Uwe Danker (Hrsg.), Geteilte Verstrickung: Elitenkontinuitäten in Schleswig-Holstein. 2 Teilbde. Husum, Husum Verlag 2021 

Uwe Danker, Geteilte Verstrickung: Elitenkontinuitäten in Schleswig-Holstein. 2 Teilbde. 2021 Husum Verlag Husum, 978-3-96717-061-0, € 59,95

2014 erschien der von Uwe Danker und Sebastian Lehmann-Himmel herausgegebenen Sammelband „Landespolitik mit Vergangenheit", der über personelle und strukturelle Kontinuitäten der schleswig-holsteinischen Legislative und Exekutive informiert. Das hier rezensierte Werk wurde als Anschlussstudie vom Landtag in Auftrag gegeben und sollte sich an der Methodik der Vorgängerstudie orientieren. Das Team um Danker untersuchte für die vorgestellte Studie verschiedene „Führungsgruppen" der 1950er/60er Jahre auf Kontinuitäten zur NS-Zeit.
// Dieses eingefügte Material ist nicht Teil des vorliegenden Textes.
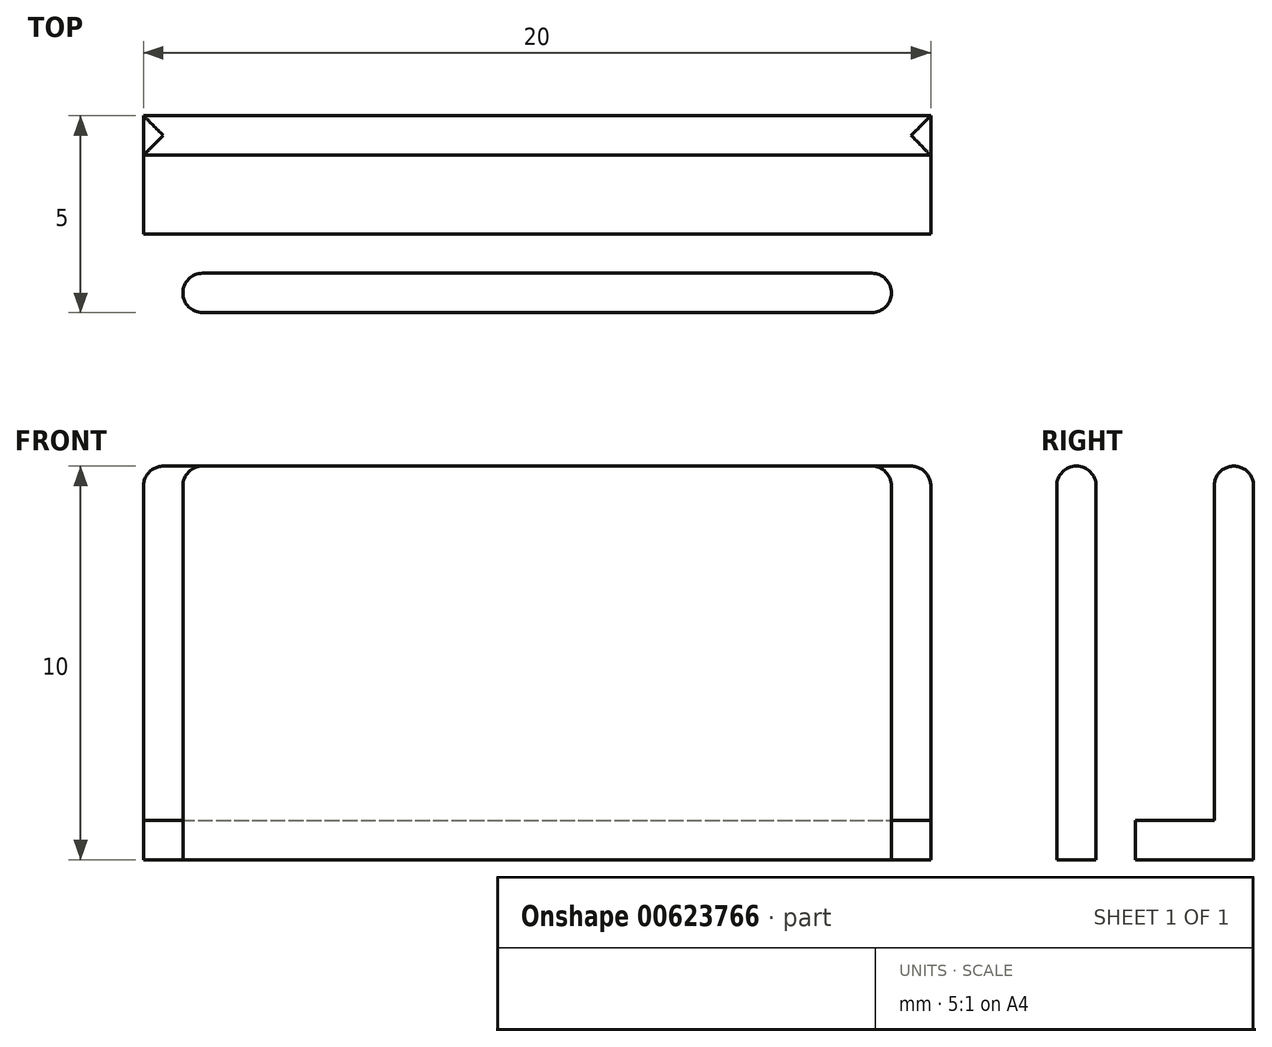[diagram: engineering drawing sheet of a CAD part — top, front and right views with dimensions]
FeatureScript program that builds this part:
annotation { "Feature Type Name" : "Feature", "Feature Type Description" : "" }
export const myFeature = defineFeature(function(context is Context, id is Id, definition is map)
    precondition{}
    {
        {
            var Q0;
            Q0=qCreatedBy(makeId("Top.planeOp"),FACE);
            var sketch = newSketch(context, id + "F0", { "sketchPlane" : qUnion([Q0])});
            skLineSegment(sketch, "E0.bottom", {"start": v(-10, 1) * mm, "end": v(10, 1) * mm});
            skLineSegment(sketch, "E0.top", {"start": v(-10, -1) * mm, "end": v(10, -1) * mm});
            skLineSegment(sketch, "E0.left", {"start": v(-10, 1) * mm, "end": v(-10, -1) * mm});
            skLineSegment(sketch, "E0.right", {"start": v(10, 1) * mm, "end": v(10, -1) * mm});
            skPoint(sketch, "E0.middle", {"position": v(0, 0) * mm});
            skLineSegment(sketch, "E1.bottom", {"start": v(-10, -1) * mm, "end": v(-8, -1) * mm});
            skLineSegment(sketch, "E1.top", {"start": v(-10, -2) * mm, "end": v(-8, -2) * mm});
            skLineSegment(sketch, "E1.left", {"start": v(-10, -1) * mm, "end": v(-10, -2) * mm});
            skLineSegment(sketch, "E1.right", {"start": v(-8, -1) * mm, "end": v(-8, -2) * mm});
            skLineSegment(sketch, "E2.bottom", {"start": v(10, -1) * mm, "end": v(8, -1) * mm});
            skLineSegment(sketch, "E2.top", {"start": v(10, -2) * mm, "end": v(8, -2) * mm});
            skLineSegment(sketch, "E2.left", {"start": v(10, -1) * mm, "end": v(10, -2) * mm});
            skLineSegment(sketch, "E2.right", {"start": v(8, -1) * mm, "end": v(8, -2) * mm});
            skLineSegment(sketch, "E3.bottom", {"start": v(-8, -1) * mm, "end": v(8, -1) * mm});
            skLineSegment(sketch, "E3.top", {"start": v(-8, -2) * mm, "end": v(8, -2) * mm});
            skPoint(sketch, "E4.oppositeSnap0", {"position": v(9, -2) * mm});
            skLineSegment(sketch, "E4.bottom", {"start": v(-9, -2) * mm, "end": v(9, -2) * mm});
            skLineSegment(sketch, "E4.top", {"start": v(-9, -3) * mm, "end": v(9, -3) * mm});
            skLineSegment(sketch, "E4.left", {"start": v(-9, -2) * mm, "end": v(-9, -3) * mm});
            skLineSegment(sketch, "E4.right", {"start": v(9, -2) * mm, "end": v(9, -3) * mm});
            skLineSegment(sketch, "E5.top", {"start": v(-10, 2) * mm, "end": v(10, 2) * mm});
            skLineSegment(sketch, "E5.left", {"start": v(-10, 1) * mm, "end": v(-10, 2) * mm});
            skLineSegment(sketch, "E5.right", {"start": v(10, 1) * mm, "end": v(10, 2) * mm});
            skSolve(sketch);
        }
        {
            var Q0;
            Q0=makeQuery(id+"F0.imprint","IMPRINT",FACE,{"disambiguationData":[TD([[makeQuery(id+"F0.imprint","IMPRINT",EDGE,{"derivedFrom":sQuery(id+"F0.wireOp",EDGE,"E0.left")}),1.0]])]});
            var Q1;
            Q1=makeQuery(id+"F0.imprint","IMPRINT",FACE,{"disambiguationData":[TD([[makeQuery(id+"F0.imprint","IMPRINT",EDGE,{"derivedFrom":sQuery(id+"F0.wireOp",EDGE,"E3.bottom")}),-1.0]])]});
            extrude(context, id + "F1", {"entities" : qUnion([Q0, Q1]), "depth" : 1 * mm, "offsetDistance" : 25 * mm});
        }
        {
            var Q0;
            Q0=makeQuery(id+"F0.imprint","IMPRINT",FACE,{"disambiguationData":[TD([[makeQuery(id+"F0.imprint","IMPRINT",EDGE,{"derivedFrom":sQuery(id+"F0.wireOp",EDGE,"E0.bottom")}),1.0]])]});
            var Q1;
            Q1=makeQuery(id+"F0.imprint","IMPRINT",FACE,{"disambiguationData":[TD([[makeQuery(id+"F0.imprint","IMPRINT",EDGE,{"derivedFrom":sQuery(id+"F0.wireOp",EDGE,"E1.bottom")}),-1.0]])]});
            var Q2;
            Q2=makeQuery(id+"F0.imprint","IMPRINT",FACE,{"disambiguationData":[TD([[makeQuery(id+"F0.imprint","IMPRINT",EDGE,{"derivedFrom":sQuery(id+"F0.wireOp",EDGE,"E4.top")}),1.0]])]});
            var Q3;
            Q3=makeQuery(id+"F0.imprint","IMPRINT",FACE,{"disambiguationData":[TD([[makeQuery(id+"F0.imprint","IMPRINT",EDGE,{"derivedFrom":sQuery(id+"F0.wireOp",EDGE,"E2.bottom")}),1.0]])]});
            extrude(context, id + "F2", {"entities" : qUnion([Q0, Q1, Q2, Q3]), "operationType" : NewBodyOperationType.ADD, "depth" : 10 * mm, "offsetDistance" : 25 * mm});
        }
        {
            var Q0;
            Q0=makeQuery(id+"F2.opExtrude","SWEPT_EDGE",EDGE,{"disambiguationData":[OSD([sQuery(id+"F0.wireOp",EDGE,"E1.top"),sQuery(id+"F0.wireOp",EDGE,"E4.bottom"),sQuery(id+"F0.wireOp",EDGE,"E4.left")])]});
            var Q1;
            Q1=makeQuery(id+"F2.opExtrude","SWEPT_EDGE",EDGE,{"disambiguationData":[OSD([sQuery(id+"F0.wireOp",EDGE,"E4.top"),sQuery(id+"F0.wireOp",EDGE,"E4.left")])]});
            var Q2;
            Q2=makeQuery(id+"F2.opExtrude","SWEPT_EDGE",EDGE,{"disambiguationData":[OSD([sQuery(id+"F0.wireOp",EDGE,"E2.top"),sQuery(id+"F0.wireOp",EDGE,"E4.bottom"),sQuery(id+"F0.wireOp",EDGE,"E4.right")])]});
            var Q3;
            Q3=makeQuery(id+"F2.opExtrude","SWEPT_EDGE",EDGE,{"disambiguationData":[OSD([sQuery(id+"F0.wireOp",EDGE,"E4.top"),sQuery(id+"F0.wireOp",EDGE,"E4.right")])]});
            var Q4;
            Q4=makeQuery(id+"F2.opExtrude","CAP_FACE",FACE,{"disambiguationData":[OSD([sQuery(id+"F0.wireOp",EDGE,"E1.bottom"),sQuery(id+"F0.wireOp",EDGE,"E1.top"),sQuery(id+"F0.wireOp",EDGE,"E1.left"),sQuery(id+"F0.wireOp",EDGE,"E2.bottom"),sQuery(id+"F0.wireOp",EDGE,"E2.top"),sQuery(id+"F0.wireOp",EDGE,"E2.left"),sQuery(id+"F0.wireOp",EDGE,"E1.right"),sQuery(id+"F0.wireOp",EDGE,"E2.right"),sQuery(id+"F0.wireOp",EDGE,"E4.bottom"),sQuery(id+"F0.wireOp",EDGE,"E4.top"),sQuery(id+"F0.wireOp",EDGE,"E4.left"),sQuery(id+"F0.wireOp",EDGE,"E4.right")])],"isStart":false});
            var Q5;
            Q5=makeQuery(id+"F2.opExtrude","CAP_FACE",FACE,{"disambiguationData":[OSD([sQuery(id+"F0.wireOp",EDGE,"E0.bottom"),sQuery(id+"F0.wireOp",EDGE,"E5.top"),sQuery(id+"F0.wireOp",EDGE,"E5.left"),sQuery(id+"F0.wireOp",EDGE,"E5.right")])],"isStart":false});
            fillet(context, id + "F3", {"entities" : qUnion([Q0, Q1, Q2, Q3, Q4, Q5]), "radius" : .5 * mm, "tangentPropagation" : true, "allowEdgeOverflow" : false});
        }
    });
Referenzrahmen für die Aufsätze der 15 am Projekt beteiligten Forscher*innen war eine zweistufige Typisierung von Biografien mit NS-Bezug in Form von vier „Gruppen", innerhalb derer insgesamt 20 „Typen" ausdifferenziert wurden. Untersucht wurden insgesamt 482 Personen.

Der (nicht rein) quantitative Forschungsansatz der Projektgruppe führt keineswegs zu einem Mangel an Lesbarkeit oder Verständlichkeit der vorgestellten Ergebnisse. Vielmehr bietet der umfangreiche Apparat an Tabellen, Statistiken und Schaubildern erhellende Einblicke, zumal die auf diese Weise veranschaulichten Daten in einer ausführlichen Darstellung der Gesamtergebnisse des Projekts (Abschnitt IV) in ihrer Bedeutung erklärt werden.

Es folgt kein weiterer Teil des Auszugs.